A feud ensues for the rest of the film, where each party goes to the other's store and uses that store's items to either attack each other or destroy other merchandise. The shoplifter also frequently returns whenever Laurel and Hardy aren't at their store, stealing more and more appliances each time. When the feud reaches its climax, Hall smashes a light hanging in Laurel and Hardy's store, causing each light to crash into the next until one is launched out of the storefront window, attracting the attention of townsfolk and a policeman.

The policeman follows Laurel and Hardy into Hall's store and watch as they continue to harass each other. In the audience of the policeman, Mrs. Hall, and bystanders, Hardy has the chance to explain the story behind the feud. The policeman orders Hall to apologize to Hardy. Hall finally apologizes under threat of arrest, and Laurel and Hardy return to their store, where they see that the shoplifter has completely cleared their store into a moving truck.

— DATA —

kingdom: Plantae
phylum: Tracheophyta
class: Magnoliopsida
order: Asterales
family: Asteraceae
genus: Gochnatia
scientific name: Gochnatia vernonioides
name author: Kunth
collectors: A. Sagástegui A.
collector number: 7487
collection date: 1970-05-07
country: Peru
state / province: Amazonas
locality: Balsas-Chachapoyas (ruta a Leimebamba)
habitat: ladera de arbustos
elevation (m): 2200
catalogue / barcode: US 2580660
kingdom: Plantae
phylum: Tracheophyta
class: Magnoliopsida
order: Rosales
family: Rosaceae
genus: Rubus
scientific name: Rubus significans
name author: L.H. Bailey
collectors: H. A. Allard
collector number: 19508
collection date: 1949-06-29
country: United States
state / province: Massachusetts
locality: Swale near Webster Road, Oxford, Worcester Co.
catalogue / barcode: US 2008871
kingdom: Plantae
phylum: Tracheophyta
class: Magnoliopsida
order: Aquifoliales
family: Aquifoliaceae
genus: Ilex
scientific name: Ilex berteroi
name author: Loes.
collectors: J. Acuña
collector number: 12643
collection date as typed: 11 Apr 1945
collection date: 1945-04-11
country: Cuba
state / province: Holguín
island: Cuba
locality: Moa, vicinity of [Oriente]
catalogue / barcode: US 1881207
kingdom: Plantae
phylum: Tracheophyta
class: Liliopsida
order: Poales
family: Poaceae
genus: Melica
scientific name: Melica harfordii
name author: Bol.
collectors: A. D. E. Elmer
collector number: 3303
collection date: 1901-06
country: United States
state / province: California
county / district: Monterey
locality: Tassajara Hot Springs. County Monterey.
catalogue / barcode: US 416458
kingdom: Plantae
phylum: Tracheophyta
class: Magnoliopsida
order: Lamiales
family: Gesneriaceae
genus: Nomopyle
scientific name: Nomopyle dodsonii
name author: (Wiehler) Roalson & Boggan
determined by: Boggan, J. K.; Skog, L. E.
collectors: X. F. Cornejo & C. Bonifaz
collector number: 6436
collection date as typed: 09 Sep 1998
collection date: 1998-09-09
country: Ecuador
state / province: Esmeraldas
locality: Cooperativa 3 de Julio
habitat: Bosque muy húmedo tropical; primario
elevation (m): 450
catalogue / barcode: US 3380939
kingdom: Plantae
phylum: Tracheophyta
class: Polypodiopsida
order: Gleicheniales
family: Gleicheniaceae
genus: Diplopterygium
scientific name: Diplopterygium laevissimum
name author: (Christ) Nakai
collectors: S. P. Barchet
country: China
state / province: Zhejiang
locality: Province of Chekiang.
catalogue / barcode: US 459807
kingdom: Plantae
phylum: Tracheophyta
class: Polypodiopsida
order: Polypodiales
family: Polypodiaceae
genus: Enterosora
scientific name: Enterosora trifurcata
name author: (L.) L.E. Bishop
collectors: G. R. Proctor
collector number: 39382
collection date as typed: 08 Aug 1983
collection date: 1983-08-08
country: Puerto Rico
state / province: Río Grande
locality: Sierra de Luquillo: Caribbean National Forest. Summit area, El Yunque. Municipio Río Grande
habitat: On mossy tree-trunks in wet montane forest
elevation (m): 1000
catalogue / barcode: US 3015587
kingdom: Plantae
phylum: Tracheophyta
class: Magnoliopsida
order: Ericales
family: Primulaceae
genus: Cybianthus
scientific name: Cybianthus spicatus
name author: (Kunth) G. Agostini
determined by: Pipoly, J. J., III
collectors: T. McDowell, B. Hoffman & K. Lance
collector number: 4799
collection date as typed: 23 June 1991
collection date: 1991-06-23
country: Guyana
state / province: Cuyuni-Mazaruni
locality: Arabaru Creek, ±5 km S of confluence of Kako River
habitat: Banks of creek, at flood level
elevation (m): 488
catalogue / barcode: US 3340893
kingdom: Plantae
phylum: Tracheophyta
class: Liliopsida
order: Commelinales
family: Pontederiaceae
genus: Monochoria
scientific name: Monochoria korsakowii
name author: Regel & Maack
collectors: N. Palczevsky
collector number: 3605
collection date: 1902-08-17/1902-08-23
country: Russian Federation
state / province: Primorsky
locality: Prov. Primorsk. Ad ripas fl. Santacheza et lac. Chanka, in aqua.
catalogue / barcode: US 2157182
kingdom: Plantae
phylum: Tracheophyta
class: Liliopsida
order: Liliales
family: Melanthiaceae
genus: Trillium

— ACTIVITY —
Can you copy word for word the part of the Laurel and Hardy plot summary starting at "The policeman follows" and ending at "a moving truck."? None of the items are needed.

— ANSWER SPACE —
The policeman follows Laurel and Hardy into Hall's store and watch as they continue to harass each other. In the audience of the policeman, Mrs. Hall, and bystanders, Hardy has the chance to explain the story behind the feud. The policeman orders Hall to apologize to Hardy. Hall finally apologizes under threat of arrest, and Laurel and Hardy return to their store, where they see that the shoplifter has completely cleared their store into a moving truck.